I’ve had it all … Zyprexa, Lamictal, Zanex, Lexapro, Oxycodone, Percoset, Ambien, and dozens more plus Pot, Alcohol, LSD, and more.
And months of nothing – which is the worst because you are then stuck with your thoughts
What is your favorite? What are you on and does it help?
10 comments
Although I should be, I’m not on anything.
I don’t like medication because I see it as something that makes you someone that you aren’t. (if that makes sense)
Like although depression is horrible, if you get through it, it makes you quite stronger.
Taking medication will just temporarily take the depression away.
When it comes back, you pop another pill, and another, and another.
I honestly don’t believe any of it helps.
I laugh at it because some side effects of most anti depressants are more suicidal thoughts.
Like oh okay, that’s going to help?
What?
Yeah.. I have been eating pills for over 8 years and I actually feel that everything has just got worse…And now I can’t even sleep without taking pills because I am so addicted to them..
But in my case I don’t think I can get over my depression anyway so it doesn’t matter what I am taking. I just wish I could get some harder stuff than a little alcohol..
I know it doesn’t help my depression, but in this state I just want some pleasure from somewhere. I don’t care about long-term effects, I am going to die soon anyway..
Beer is my weapon of choice. I’ve been medicated my whole life. The trick is to replace a box of tic tacs with anti depressants then people think you are happily chewing mints when your happiness is wholly involuntary. I sometimes think if they have an ounce of sense they too might be concealing a box of tic tacs. What is their problem. A guy doesn’t speak to anyone and they say he’s weird. As if what they do interests me, yet, they seem to spend more time thinking about what I’m up to. You can’t go about your business without someone having something to say about it. Just ranting, ignore me.
I’m outside in the beer garden having a beer and a smoke. This girl is outside with some guy smoking weed. She goes she’s just had a kid. Why ain’t she at home looking after her child. Girls in the UK have no self respect. They wonder why I keep to myself.
:/ I’d give anything to live in the UK. That makes me so sad. Americans are awful
okaaaaaaaaay… that was a weird comment considering what the guy just said.
and no, don’t come here, right now the UK is chock full of immigrants and we don’t look kindly on any more!
I believe that your title is a QOTSA reference. Nicotine, Vicodin, Marijuana, Alcohol.
emptiness7 UK is where Americans came from…apple don’t fall that far from the tree and I agree with you about our culture…not so good socially compared to many other places.
chemicals?
depends on what I am trying to learn/experience or tolerate and what my context is.
Best chemicals in my experience are those released in response to: exercise (sweat and elevated heart rate), H2O (staying hydrated), caffeinated tea, strong coffee in the morning, social support, hobbies, goals, hugs, laughter, sex alone or within clear relationship, visual beauty, music, compassion and loosing time being focused in an enjoyable acivity. Nonetheless, depending on circumstances (internal and external) these are not so attainable.
PTSD? sleep issues? anxiety? depression? I deal with each one differently …too much to write about each one here.
I stay away from drugs that must be taken long term to have an effect and I stay away from partying or aiming for oblivion with drugs…the hangover gets longer and the benefits get shorter and unsustainable fast. Drugs not used consciously are like reckless driving, you can get away with it for only so long…the piper will be paid especially if there aren’t a lot of enablers around. When I’ve been in extreme emotional pain I have slowly knocked myself mostly out for a day but I kept reminding myself that I was playing with fire – like surgery it shouldn’t be done for recreation.

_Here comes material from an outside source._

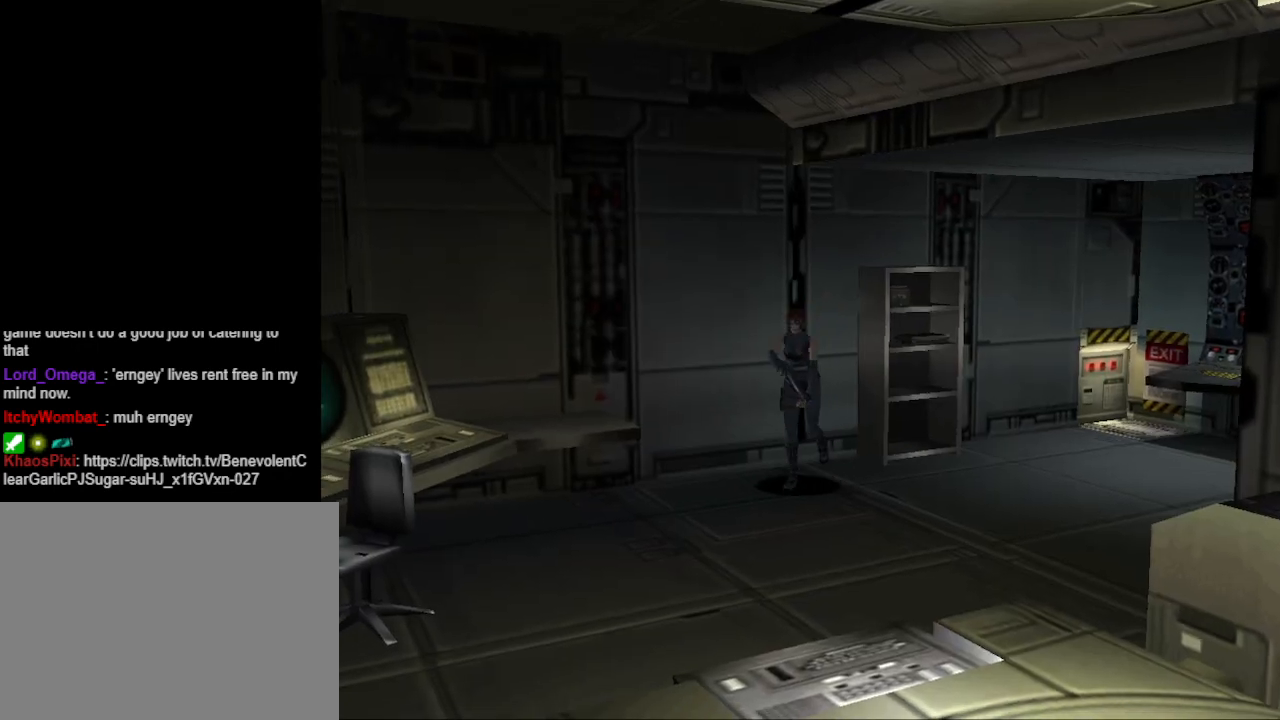
{"buttons": ["CIRCLE", "DPAD_UP"], "events": [[433, "DPAD_RIGHT", "down"], [500, "DPAD_RIGHT", "up"]]}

That being said I believe LSD ( I took for months 35 years ago but never since) diminished my PTSD greatly (though I don’t recommend it as the conditions are vital to the drug helping and as with any drug effects vary among people.
If I had a therapeutic environment or perhaps just a clean trusted source I’d try MDMA to help with the remnants of the PTSD and to try and help diminish some of the ‘side effects’ of having had mostly untreated PTSD so young and reinforced by so many events.
I’ve tried every drug available in the US except MDMA and crack.
Drugs can take you away from reality for awhile… but for me exercise, not taking life too seriously (detachment), accepting that life sucks sometimes are all you can do.
wish I had more access to drugs. I’ve wanted to try LSD for ages. Will see if I can get legal Kratom for helping me to sleep/knock myself out of my depression.